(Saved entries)
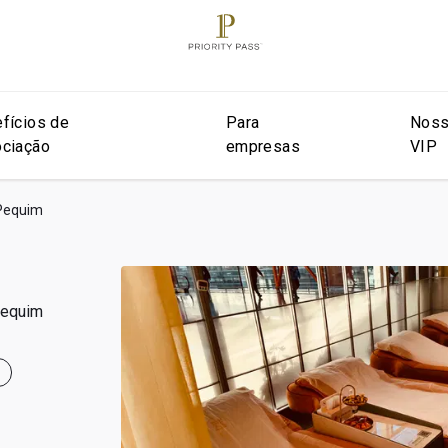
fícios de
Para
Noss
ciação
empresas
VIP
 Pequim
Pequim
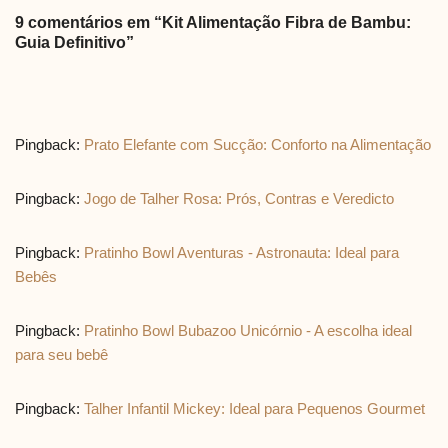
9 comentários em “Kit Alimentação Fibra de Bambu:
Guia Definitivo”
Pingback:
Prato Elefante com Sucção: Conforto na Alimentação
Pingback:
Jogo de Talher Rosa: Prós, Contras e Veredicto
Pingback:
Pratinho Bowl Aventuras - Astronauta: Ideal para
Bebês
Pingback:
Pratinho Bowl Bubazoo Unicórnio - A escolha ideal
para seu bebê
Pingback:
Talher Infantil Mickey: Ideal para Pequenos Gourmet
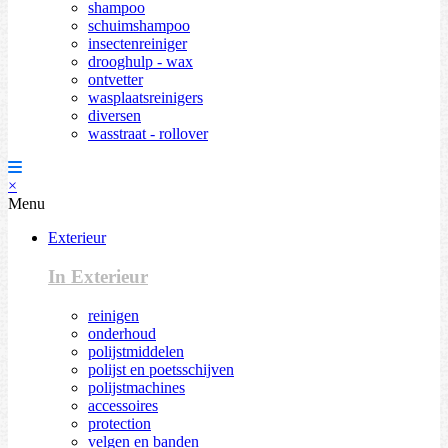
shampoo
schuimshampoo
insectenreiniger
drooghulp - wax
ontvetter
wasplaatsreinigers
diversen
wasstraat - rollover
×
Menu
Exterieur
In Exterieur
reinigen
onderhoud
polijstmiddelen
polijst en poetsschijven
polijstmachines
accessoires
protection
velgen en banden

## What this task involves
Would you write out each entry word for word and omit the images?

## Answer to the exercise
fícios de
Para
Noss
ciação
empresas
VIP
 Pequim
Pequim
9 comentários em “Kit Alimentação Fibra de Bambu:
Guia Definitivo”
Pingback:
Prato Elefante com Sucção: Conforto na Alimentação
Pingback:
Jogo de Talher Rosa: Prós, Contras e Veredicto
Pingback:
Pratinho Bowl Aventuras - Astronauta: Ideal para
Bebês
Pingback:
Pratinho Bowl Bubazoo Unicórnio - A escolha ideal
para seu bebê
Pingback:
Talher Infantil Mickey: Ideal para Pequenos Gourmet
shampoo
schuimshampoo
insectenreiniger
drooghulp - wax
ontvetter
wasplaatsreinigers
diversen
wasstraat - rollover
×
Menu
Exterieur
In Exterieur
reinigen
onderhoud
polijstmiddelen
polijst en poetsschijven
polijstmachines
accessoires
protection
velgen en banden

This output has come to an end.